Grève du service public : la nécessaire destruction de l’État

mis en ligne le 14 mai 2014
1741FaujourC’est un appel « unitaire » – signé par la CGT, la CFDT, la CFTC, Solidaires, la FSU, la FA-FP et l’Unsa – qui invite les travailleurs du public à se mettre en grève et à manifester le jeudi 15 mai, dans toute la France.

Contre l’austérité gouvernementale
Cette initiative se veut une réponse de masse à la politique du gouvernement prétendu socialiste de François Hollande, qui, depuis son élection il y a un peu plus de deux ans, ne cesse de faire la sourde oreille aux revendications exprimées par les travailleurs des services publics. L’annonce, récente, de la prolongation jusqu’en 2017 du gel du point d’indice des salaires des fonctionnaires est sans doute ce qui a mis le feu aux poudres – lesquelles auraient dû commencer à brûler depuis longtemps. Elle vint alors s’ajouter au gel déjà en vigueur, mais aussi au ralentissement des avancements. Toutefois, la question du salaire, au demeurant éminemment essentielle, n’est pas la seule en jeu : la précarité croissante de très nombreux emplois publics et les sous-effectifs dont souffrent nombre de secteurs sont aussi dénoncés. De façon plus générale, c’est la politique d’austérité menée par le gouvernement qui est visée.
D’un point de vue pragmatique, les organisations syndicales susnommées réclament, dans le tract unitaire rédigé pour l’occasion : « Une revalorisation immédiate du point d’indice ; la refonte de la grille pour une meilleure reconnaissance des qualifications ; l’intégration d’une large partie des primes dans le traitement indiciaire ; des emplois statutaires pour faire face aux besoins ; le développement des garanties pour les contractuels ; des perspectives de carrière et de mobilité choisies pour tous les agents ; la possibilité d’exercer des missions de service public dans des conditions décentes. » Sans oublier l’égalité salariale entre les hommes et les femmes, laquelle n’est toujours pas d’actualité au sein du service public… On passera, en revanche, sur les revendications propres aux secteurs de la Défense et de l’Intérieur, n’étant pas sensible aux atermoiements des flics, des matons, des militaires et autres agents au service de la répression sociale.

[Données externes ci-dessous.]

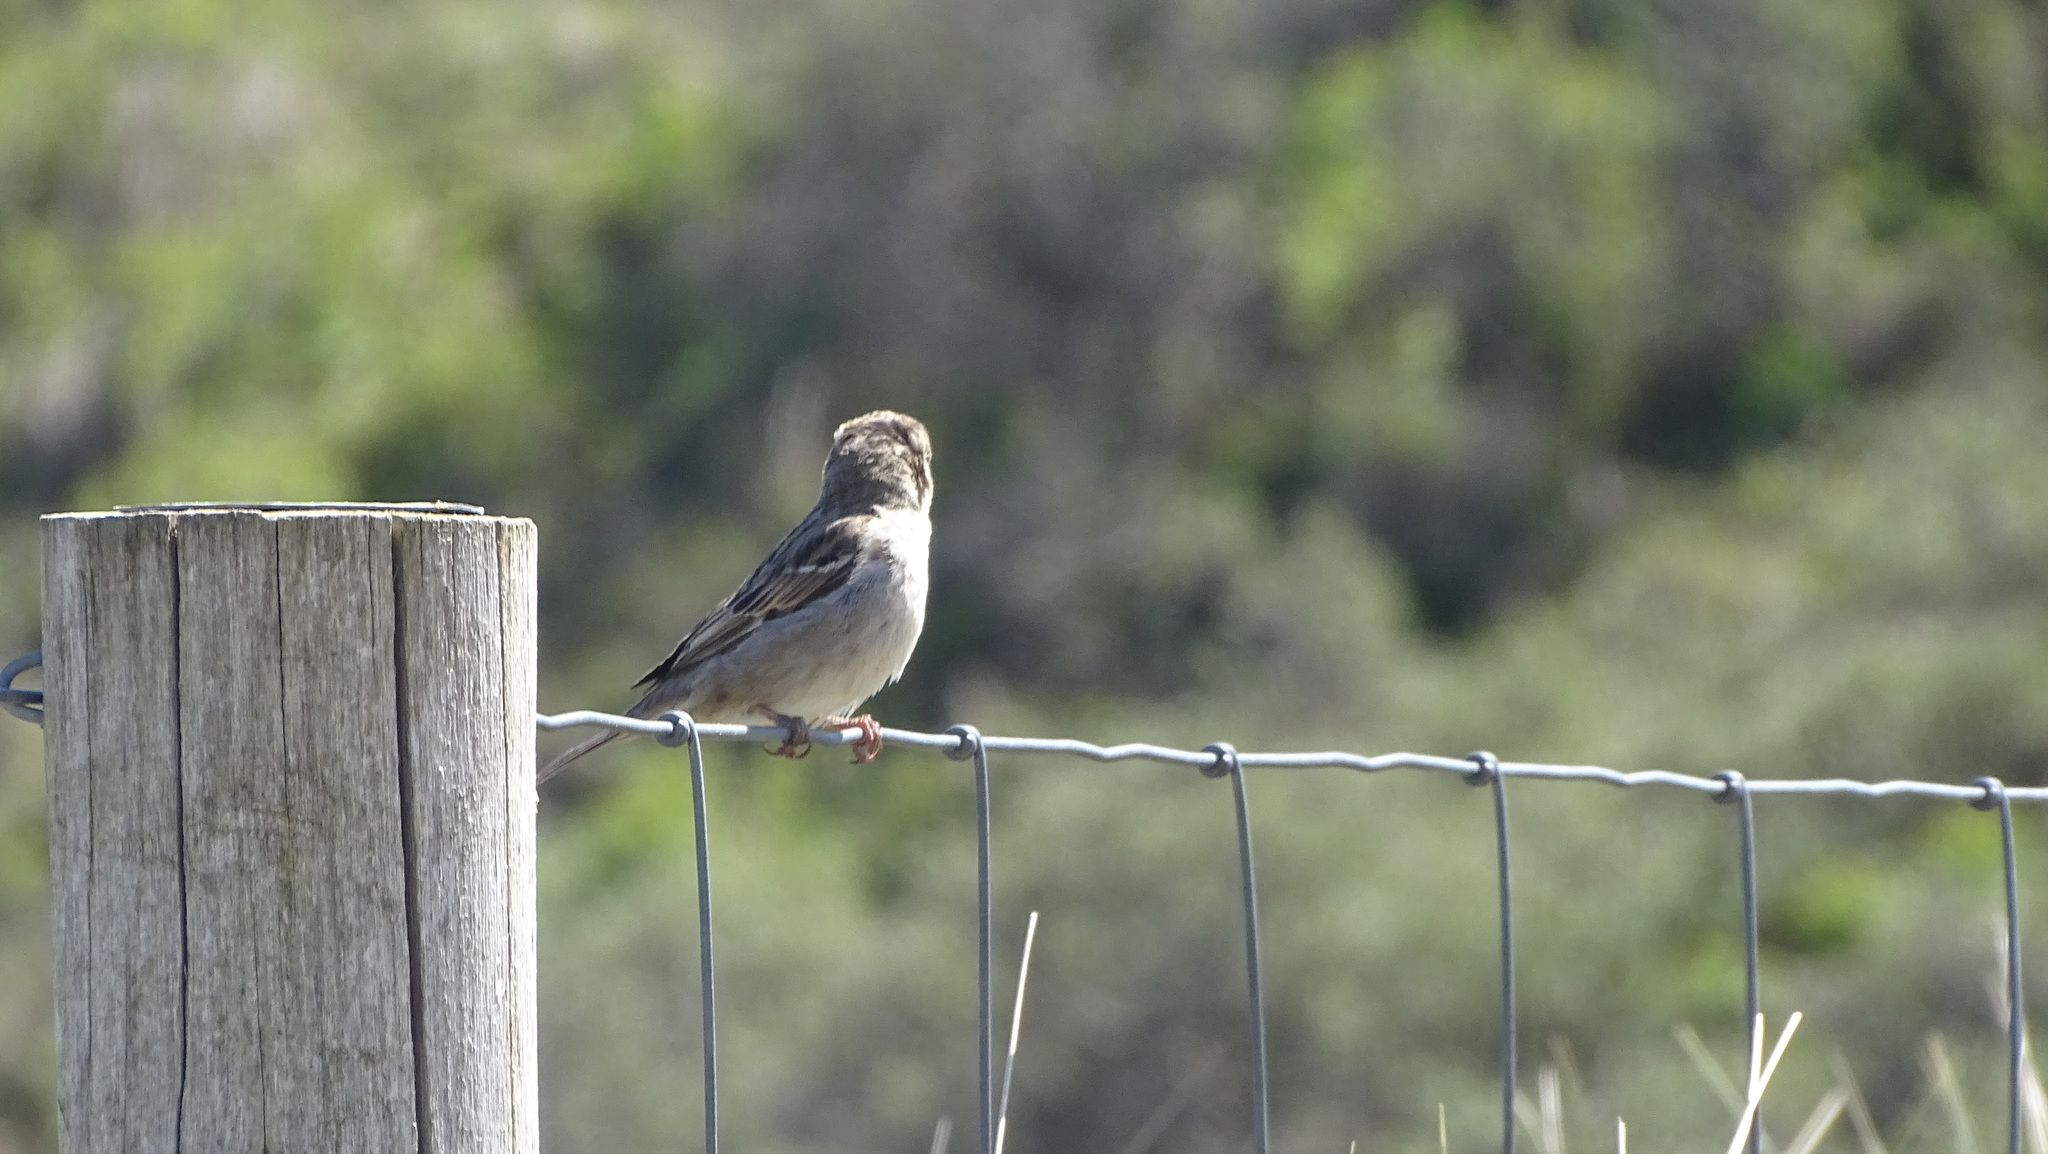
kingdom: Animalia
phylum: Chordata
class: Aves
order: Passeriformes
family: Passeridae
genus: Passer
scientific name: Passer domesticus
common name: House sparrow
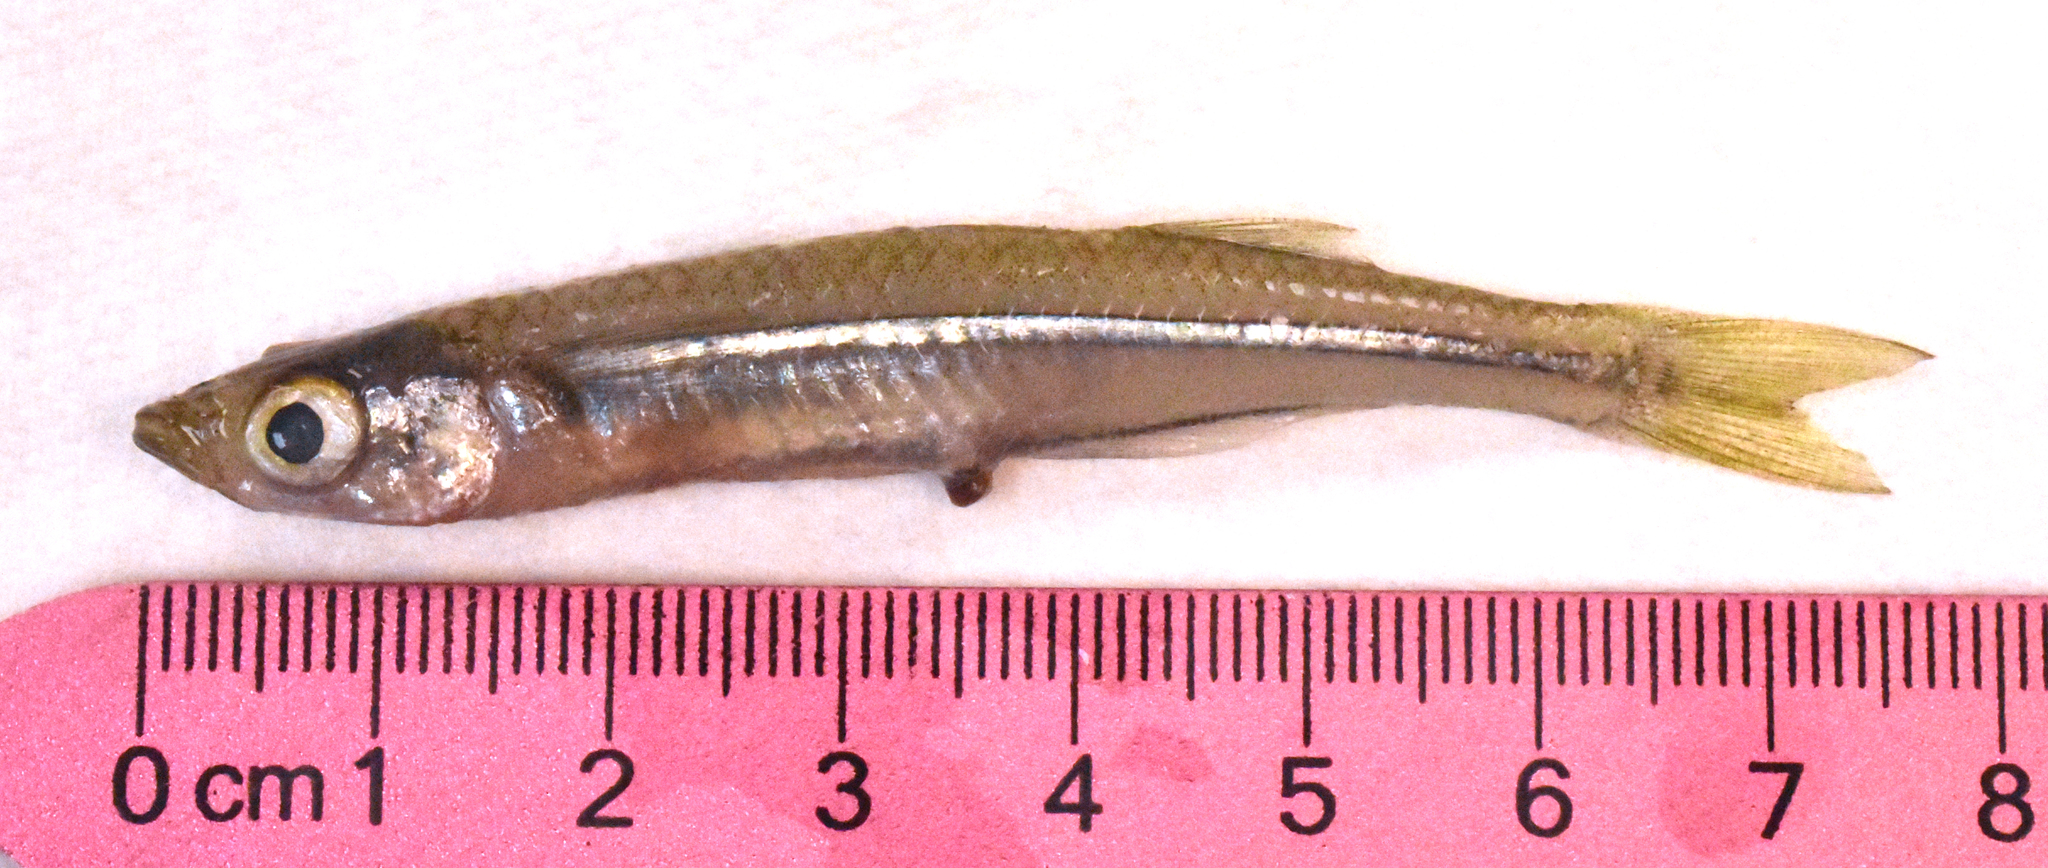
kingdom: Animalia
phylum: Chordata
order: Atheriniformes
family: Atherinopsidae
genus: Menidia
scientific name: Menidia beryllina
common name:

Aller plus loin, penser radical
Cette initiative du secteur public est louable et à suivre, bien entendu. Il n’empêche qu’on regrettera que, une fois encore, public et privé font bande à part dans les revendications, alors même que la situation actuelle, tant économique que sociale, appelle des stratégies unitaires. Dans le public comme dans le privé, on a bien compris que nos maux sont dus à une même politique, à l’œuvre dans tous les secteurs économiques et sociaux : celle de l’austérité, guidée par un libéralisme galopant. Face à elle, la surenchère radicale des discours confédéraux a montré son inutilité, il est l’heure, désormais, de passer aux actes, sans attendre des mots d’ordre qui, de toute façon, ne viendront jamais.
Enfin, au-delà de ces revendications immédiates tout à fait légitimes – qui visent une amélioration du quotidien –, il conviendrait aussi de porter un discours beaucoup plus radical, conscient de la nécessaire rupture d’avec l’État. Car les raisons qui poussent aujourd’hui les travailleurs du public à descendre dans les rues de France devraient achever de convaincre les sceptiques que, dans les mains de l’État, les services dits publics sont soumis à des logiques de gestion libérale semblables à celles à l’œuvre dans les structures du privé, produisant des dégâts similaires, pour ceux qui y travaillent comme pour ceux qui les utilisent. Pour être véritablement publics, ces services se doivent d’être intégralement pris en charge par ceux qui les font tourner, les travailleurs, sans intermédiaires parasites, qu’ils soient étatiques ou privés. Une longue tradition ouvrière authentiquement socialiste et syndicaliste existe déjà pour fournir quelques pistes de réflexion, si ce n’est d’ébauches, pour un avenir sans aliénation. Car l’État, comme le patronat, ne pense que rentabilité, une rentabilité qui ne s’exprime qu’à travers la spoliation de ceux qui bossent pour lui, et ce dans l’intérêt de la seule classe politique et économique dominante. Et c’est bien pourquoi les propositions de retour de l’État dans le champ économique portées – entre autres – par le Front de gauche ne constituent pas d’alternative crédible au libéralisme, celles-ci ne faisant finalement qu’entériner, sous une autre forme – celle du capitalisme d’État –, la dépossession des travailleurs. Et si, aujourd’hui, mais de moins en moins, l’État peut parfois se révéler encore utile pour freiner un chouïa quelques stratégies ultralibérales tous azimuts, cela ne doit pas nous empêcher de penser son indispensable destruction… et l’avenir anarchiste qui pourra en découler.